▶ [Activity] The result should be an exact copy of every record, with no pictures kept.

:::

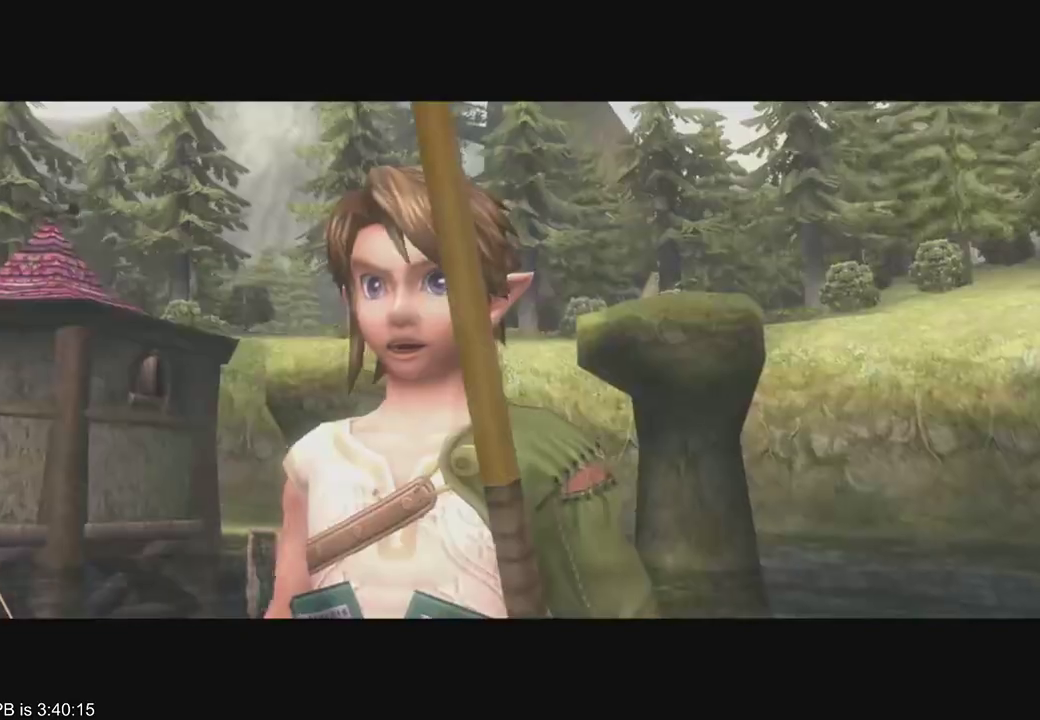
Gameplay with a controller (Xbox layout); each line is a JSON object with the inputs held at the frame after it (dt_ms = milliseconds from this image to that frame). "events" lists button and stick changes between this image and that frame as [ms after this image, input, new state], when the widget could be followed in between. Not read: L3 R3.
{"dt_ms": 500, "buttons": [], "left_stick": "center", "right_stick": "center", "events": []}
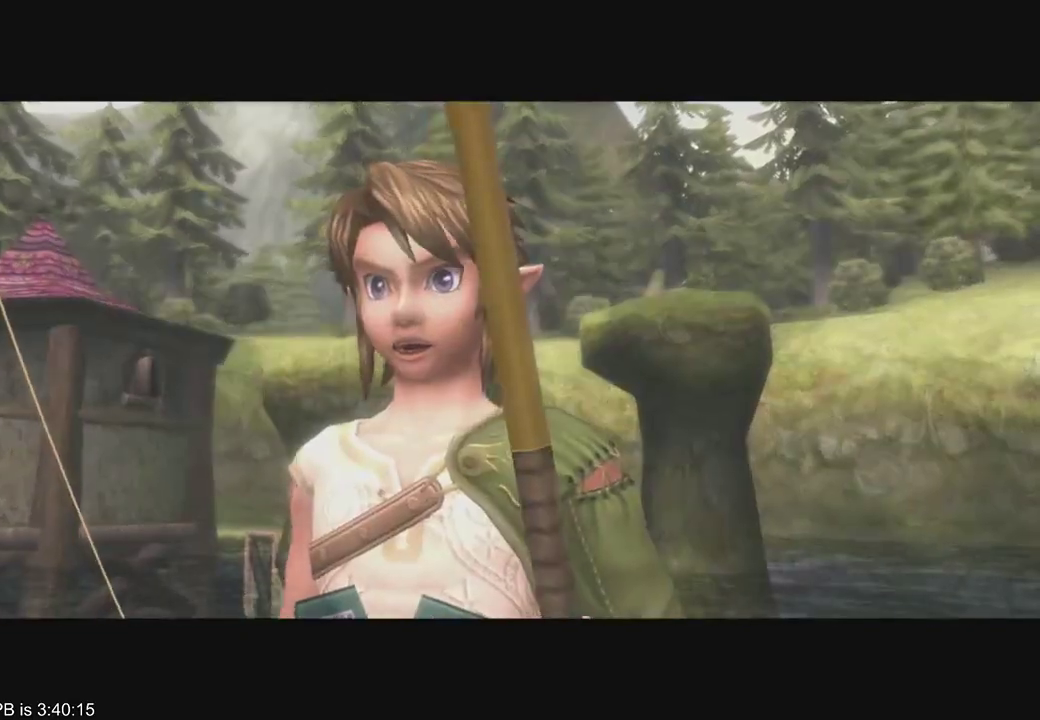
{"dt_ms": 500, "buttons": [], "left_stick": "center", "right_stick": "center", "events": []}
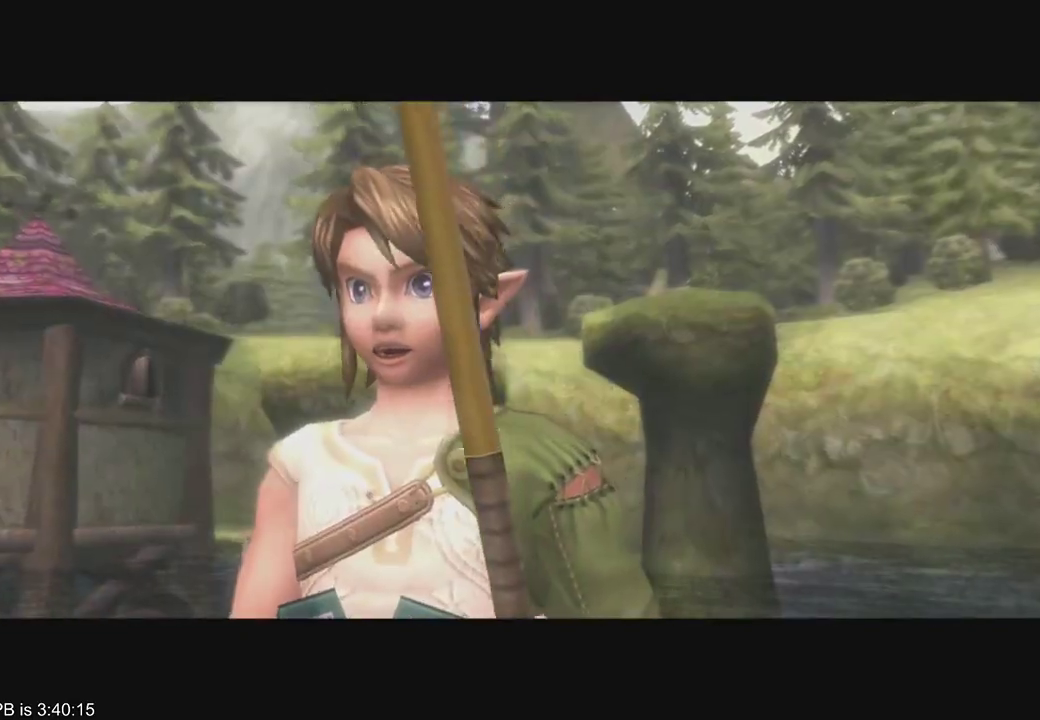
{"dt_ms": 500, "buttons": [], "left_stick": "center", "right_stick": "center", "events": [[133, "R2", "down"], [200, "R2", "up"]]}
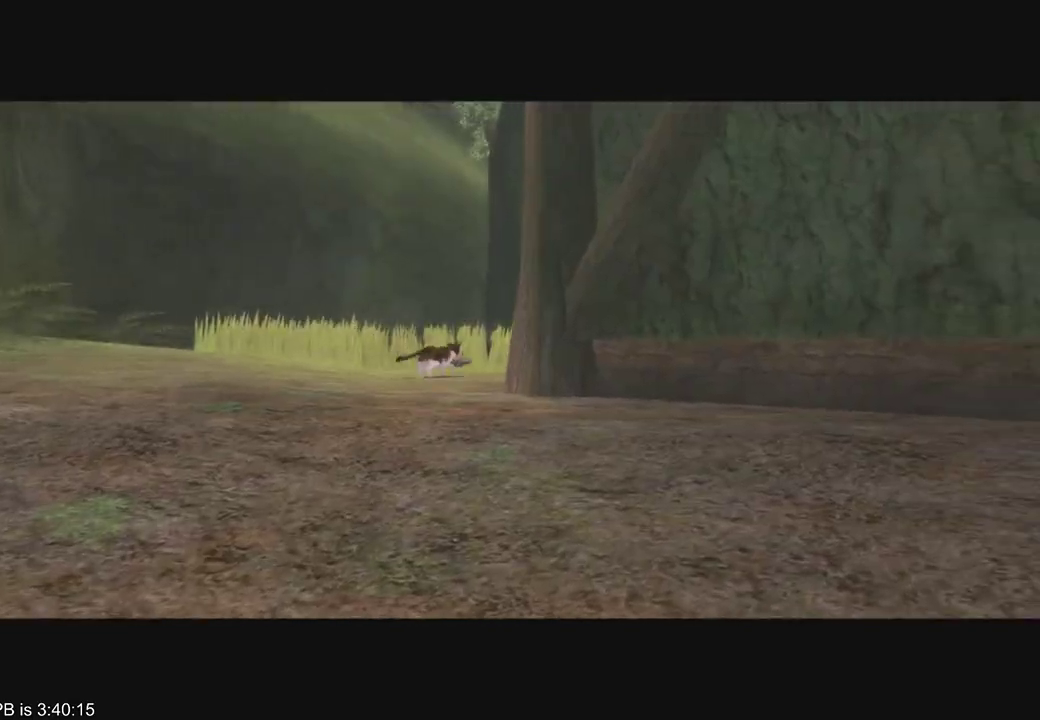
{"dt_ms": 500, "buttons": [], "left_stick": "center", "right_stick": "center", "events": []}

:::

▶ [Answer to this exercise]
Gameplay with a controller (Xbox layout); each line is a JSON object with the inputs held at the frame after it (dt_ms = milliseconds from this image to that frame). "events" lists button and stick changes between this image and that frame as [ms after this image, input, new state], when the widget could be followed in between. Not read: L3 R3.
{"dt_ms": 500, "buttons": [], "left_stick": "center", "right_stick": "center", "events": []}
{"dt_ms": 500, "buttons": [], "left_stick": "center", "right_stick": "center", "events": []}
{"dt_ms": 500, "buttons": [], "left_stick": "center", "right_stick": "center", "events": [[133, "R2", "down"], [200, "R2", "up"]]}
{"dt_ms": 500, "buttons": [], "left_stick": "center", "right_stick": "center", "events": []}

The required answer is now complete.